§ **Excerpted text**
= Beginning of Section =

I thought about my own room, which I had seen as a fragmented space: a collection of curiosities and interests, gathered over time and placed where convenient. Compared with the more thoughtfully presented rooms I had encountered, mine always felt unfinished. I assumed a bedroom should offer a coherent representation of its occupant, and went through phases of trying to impose that coherence on my own. But the more I attempted to perfect the space, the less it reflected the way I actually lived and thought.

The Connected Object

Marketing professor Russell Belk's Extended Self theory proposes that possessions play a central role in how we understand ourselves and how others understand us. Rather than simply belonging to us, they become incorporated into our identities, embodying interests, memories and aspirations.

Objects placed alongside one another in a bedroom may create the conditions for new connections and ideas to emerge. In Nigo's case, a poster of The Checkers points back to a formative encounter with Olive magazine, which led him to publications such as Men's Club and, in turn, to American fashion.

In retrospect, Nigo's room foreshadows his later work. The magazines, posters and memorabilia that filled it anticipate the cross-cultural sensibility that would find expression in A Bathing Ape (BAPE), the clothing label through which Nigo's interests and influences reached an international audience.

The Private Process

Psychologist Mihaly Csikszentmihalyi's Systems Model of Creativity suggests that creativity emerges through the interaction of three elements: the individual, the domain and the field. The individual draws upon knowledge and influences from the domain, but for a creative outcome to acquire cultural significance, it must ultimately be recognised by the field.

= End of Section =

Text extracted from each page:
= Beginning of Section =

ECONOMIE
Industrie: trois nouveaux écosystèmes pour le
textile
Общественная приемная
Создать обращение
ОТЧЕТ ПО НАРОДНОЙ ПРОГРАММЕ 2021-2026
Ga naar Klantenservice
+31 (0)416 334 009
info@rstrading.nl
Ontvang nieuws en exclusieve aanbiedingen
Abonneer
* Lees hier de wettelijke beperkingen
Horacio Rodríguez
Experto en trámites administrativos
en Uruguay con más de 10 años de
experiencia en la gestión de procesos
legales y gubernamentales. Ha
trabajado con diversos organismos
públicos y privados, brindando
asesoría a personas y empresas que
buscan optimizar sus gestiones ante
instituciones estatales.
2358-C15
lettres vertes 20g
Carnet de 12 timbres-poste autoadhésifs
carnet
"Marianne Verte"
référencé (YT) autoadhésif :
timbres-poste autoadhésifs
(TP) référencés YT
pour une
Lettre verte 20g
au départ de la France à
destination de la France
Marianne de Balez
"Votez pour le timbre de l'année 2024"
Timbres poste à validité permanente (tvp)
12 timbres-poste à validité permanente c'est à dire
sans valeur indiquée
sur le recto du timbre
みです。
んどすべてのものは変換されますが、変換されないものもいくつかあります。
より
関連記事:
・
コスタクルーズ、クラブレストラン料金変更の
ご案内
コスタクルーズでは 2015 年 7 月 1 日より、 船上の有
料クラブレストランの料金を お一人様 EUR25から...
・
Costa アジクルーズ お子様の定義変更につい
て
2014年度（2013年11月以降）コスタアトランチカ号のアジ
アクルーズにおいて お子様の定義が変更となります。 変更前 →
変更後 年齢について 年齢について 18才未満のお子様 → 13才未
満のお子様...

= End of Section =

§ **To do**
1. Express the rows as a JSON list of strings with one string per line and no blank lines, starting at the first line of the rows and ending at the line that contains "buscan optimizar sus gestiones ante".
2. Continue the text about bedrooms and creativity from where it stops.

§ **Results**
1.
[
  "ECONOMIE",
  "Industrie: trois nouveaux écosystèmes pour le",
  "textile",
  "Общественная приемная",
  "Создать обращение",
  "ОТЧЕТ ПО НАРОДНОЙ ПРОГРАММЕ 2021-2026",
  "Ga naar Klantenservice",
  "+31 (0)416 334 009",
  "info@rstrading.nl",
  "Ontvang nieuws en exclusieve aanbiedingen",
  "Abonneer",
  "* Lees hier de wettelijke beperkingen",
  "Horacio Rodríguez",
  "Experto en trámites administrativos",
  "en Uruguay con más de 10 años de",
  "experiencia en la gestión de procesos",
  "legales y gubernamentales. Ha",
  "trabajado con diversos organismos",
  "públicos y privados, brindando",
  "asesoría a personas y empresas que",
  "buscan optimizar sus gestiones ante"
]

2.
Nigo's room offers insight into a less visible part of this process. The artefacts gathered there were collected from across the city and brought home to an ever-expanding archive. Music, fashion, magazines and manga arrived from different domains before being filtered through his own interpretation.

Csikszentmihalyi's model places emphasis on the field's role in recognising creativity. Yet Nigo's room draws attention to the period in which influences are absorbed, organised and made meaningful in private. Long before ideas enter the field, they are often developed in spaces like this one, where cultural encounters can be processed and gradually transformed into something new.

The Becoming Room

Dissatisfaction with my own room stemmed from treating it as something to be completed and striving for an interior that expressed a fully formed identity. It was a relief to look into Nigo's bedroom and see what it permits. Had every object been carefully assigned to its correct place, some of the associations behind BAPE may never have emerged.

The places we move through and the culture we absorb settle alongside other objects in the room. Creative work may begin with learning to live attentively among them. Between my white walls, the gaps in my shelves and my disparate possessions, I no longer see an unfinished bedroom. Instead, I see the conditions for making connections. For now, I am content to live within its continual becoming.